Repeat the data exactly, please; no pictures belong in the copy.

RECORDED INFORMATION START

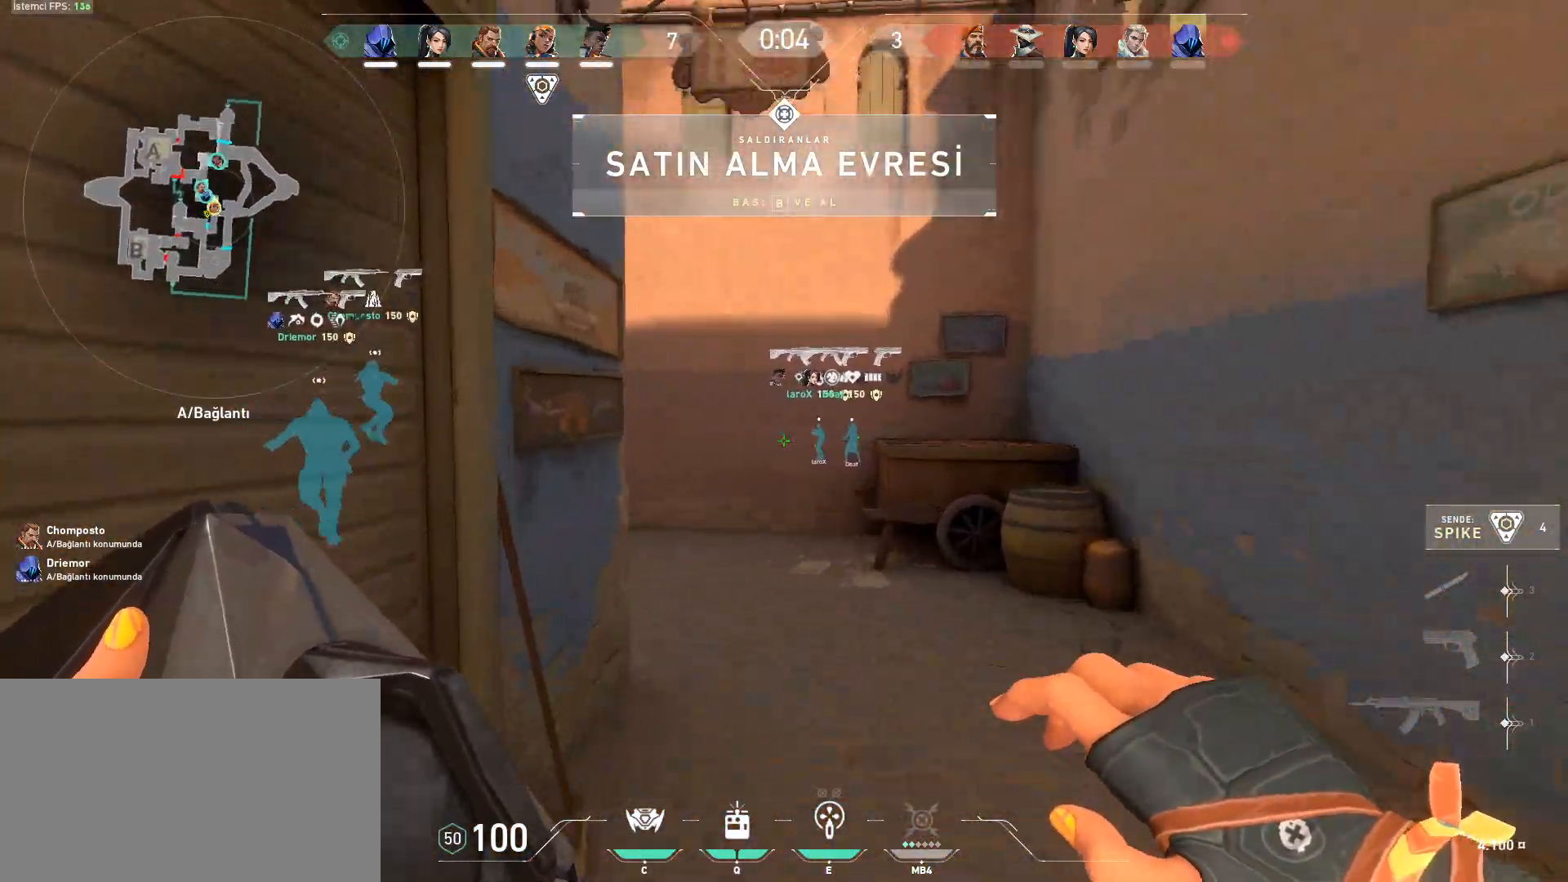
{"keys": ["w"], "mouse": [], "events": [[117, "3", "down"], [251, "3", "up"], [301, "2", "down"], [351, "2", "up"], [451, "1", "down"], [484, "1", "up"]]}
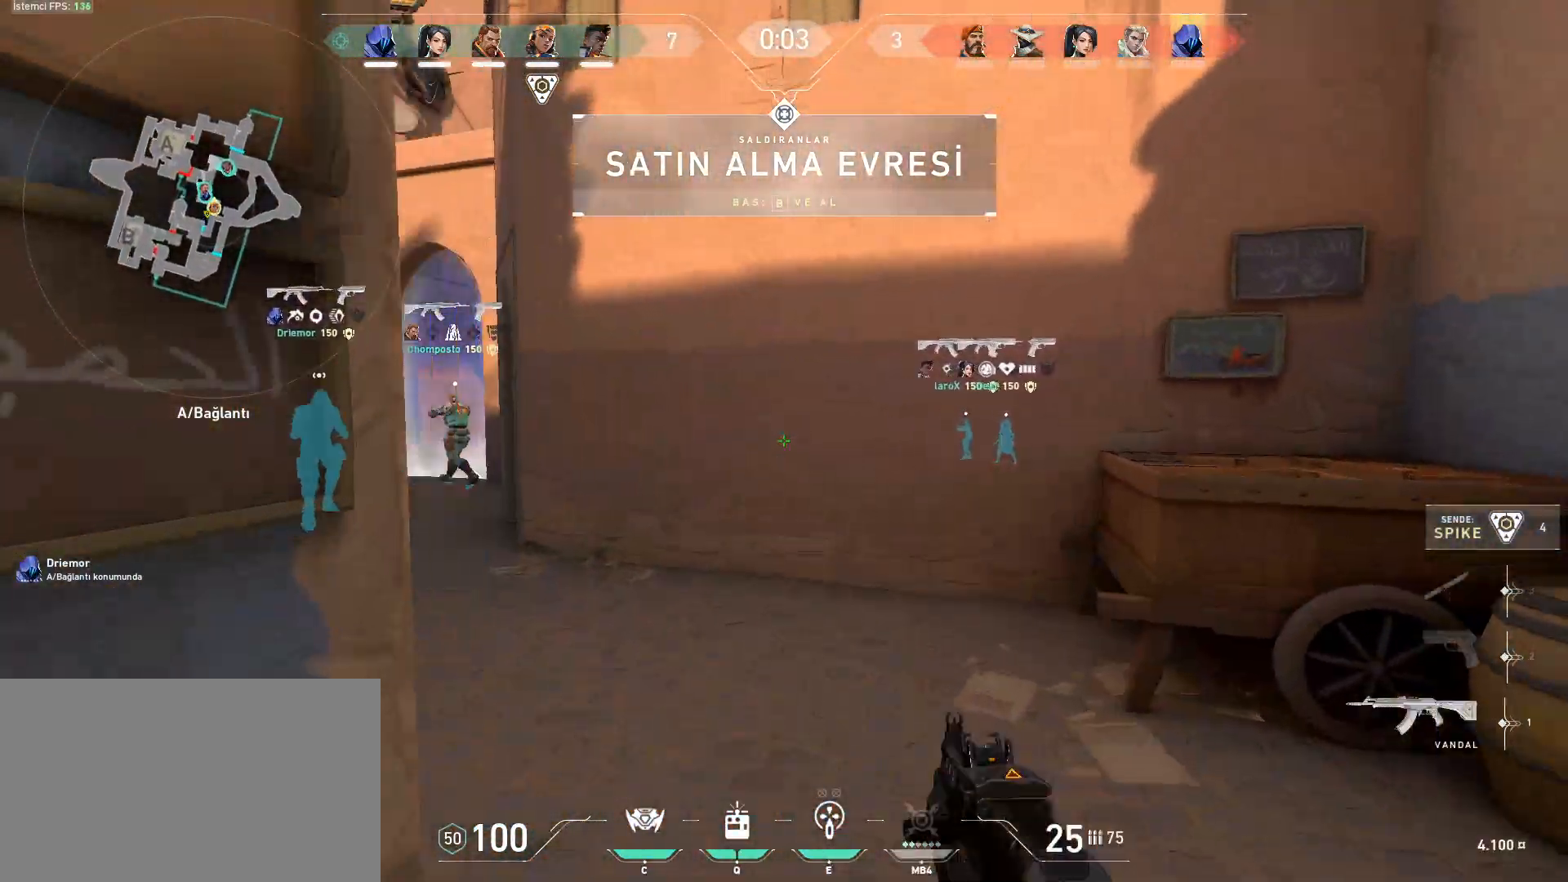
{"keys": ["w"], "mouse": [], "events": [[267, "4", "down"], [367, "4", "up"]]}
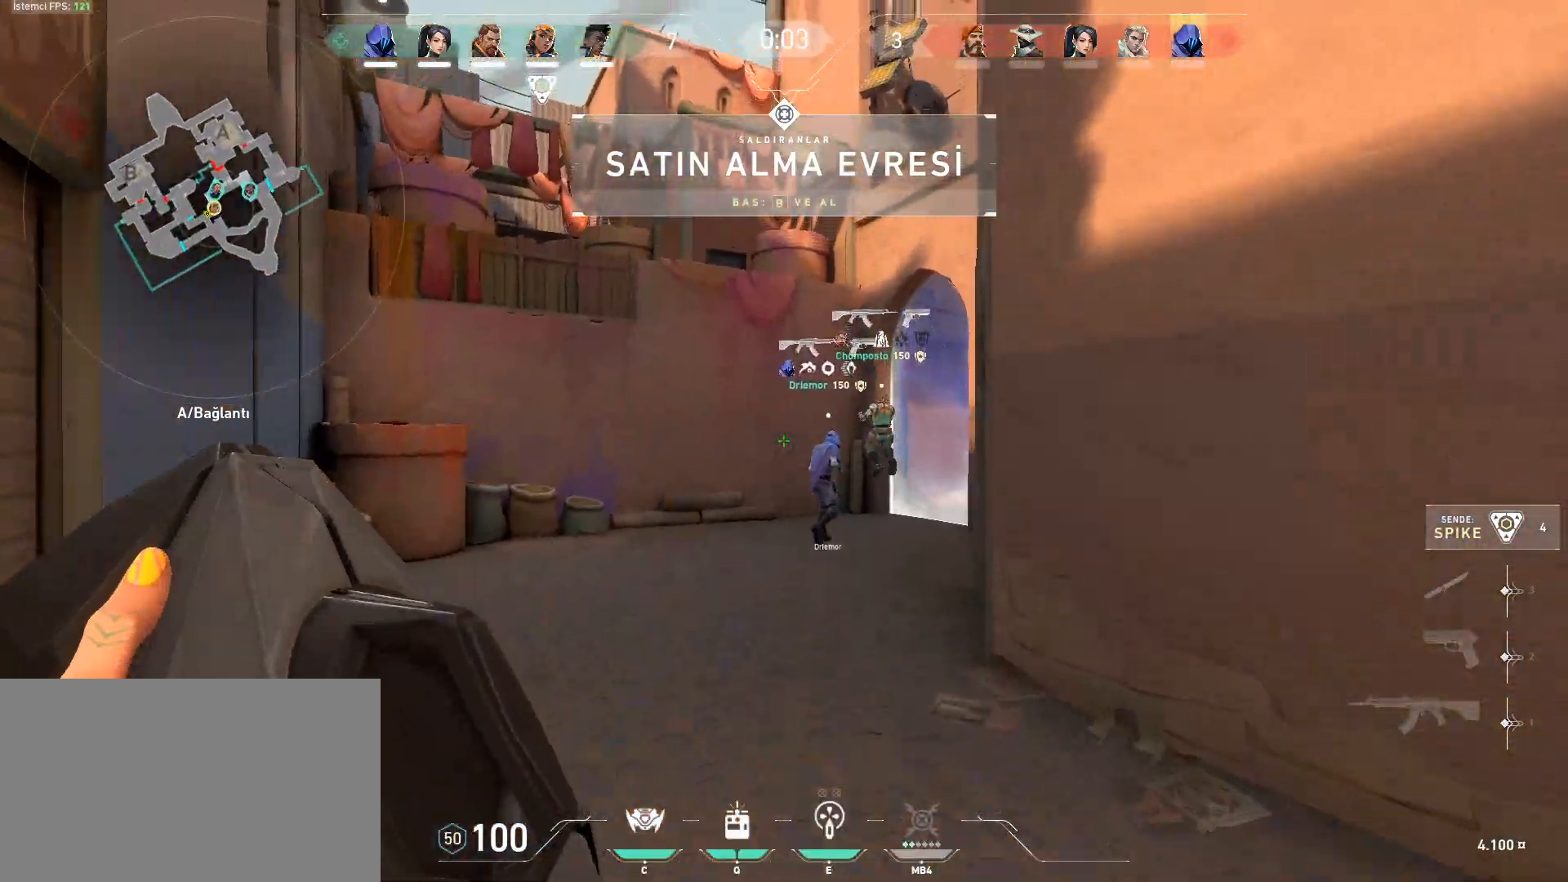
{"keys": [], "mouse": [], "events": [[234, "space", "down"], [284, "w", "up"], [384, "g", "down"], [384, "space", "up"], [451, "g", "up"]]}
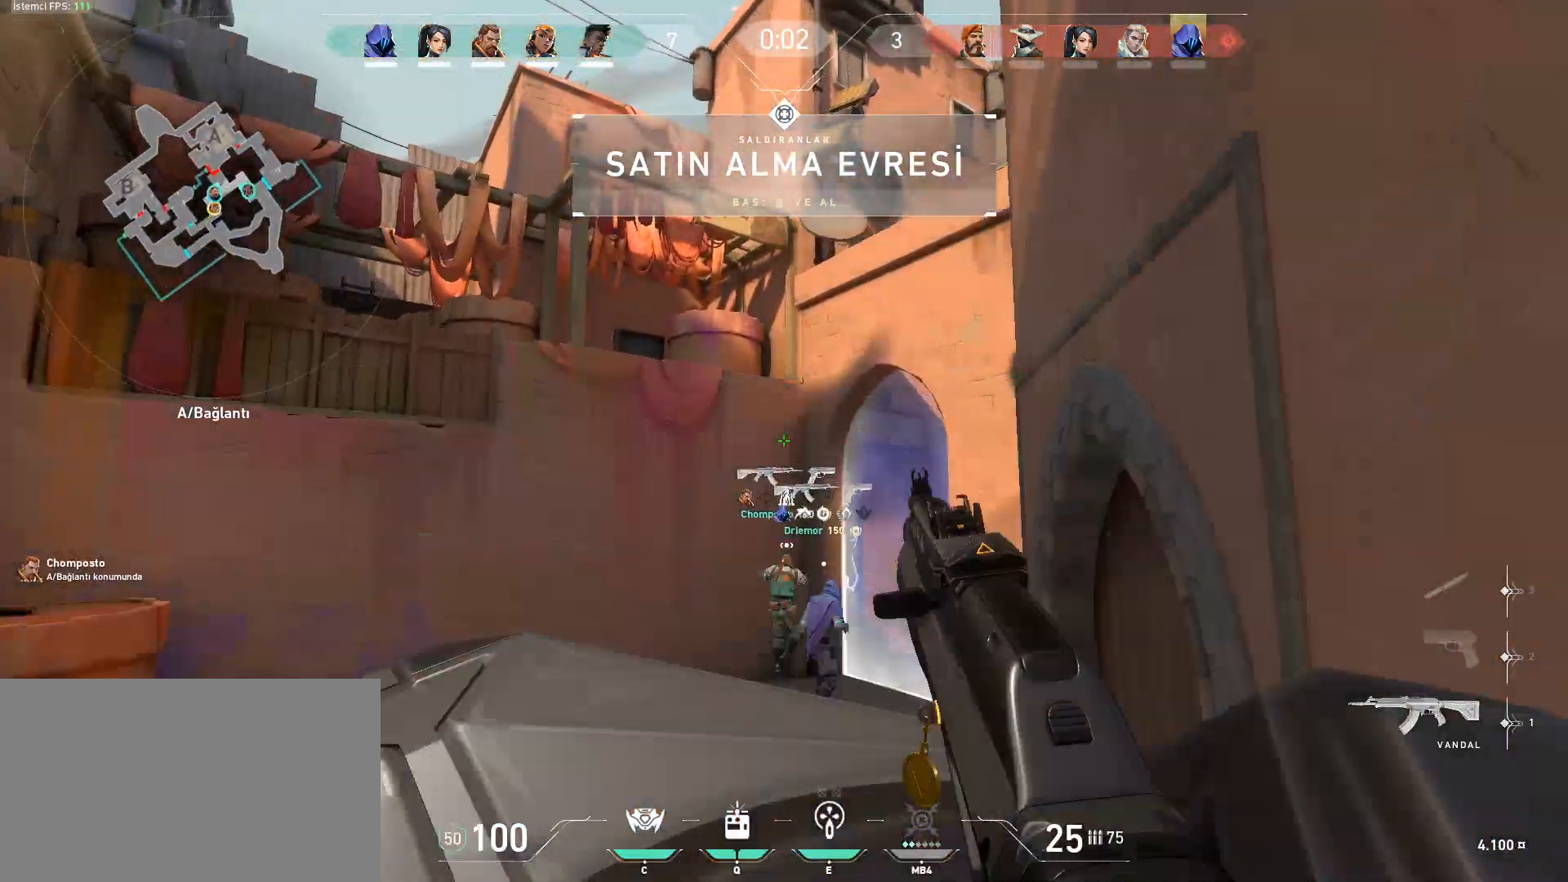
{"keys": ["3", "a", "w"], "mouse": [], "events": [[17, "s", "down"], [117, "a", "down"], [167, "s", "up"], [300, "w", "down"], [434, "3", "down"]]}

RECORDED INFORMATION END

§ ANSWER TO THE EXERCISE
{"keys": ["w"], "mouse": [], "events": [[117, "3", "down"], [251, "3", "up"], [301, "2", "down"], [351, "2", "up"], [451, "1", "down"], [484, "1", "up"]]}
{"keys": ["w"], "mouse": [], "events": [[267, "4", "down"], [367, "4", "up"]]}
{"keys": [], "mouse": [], "events": [[234, "space", "down"], [284, "w", "up"], [384, "g", "down"], [384, "space", "up"], [451, "g", "up"]]}
{"keys": ["3", "a", "w"], "mouse": [], "events": [[17, "s", "down"], [117, "a", "down"], [167, "s", "up"], [300, "w", "down"], [434, "3", "down"]]}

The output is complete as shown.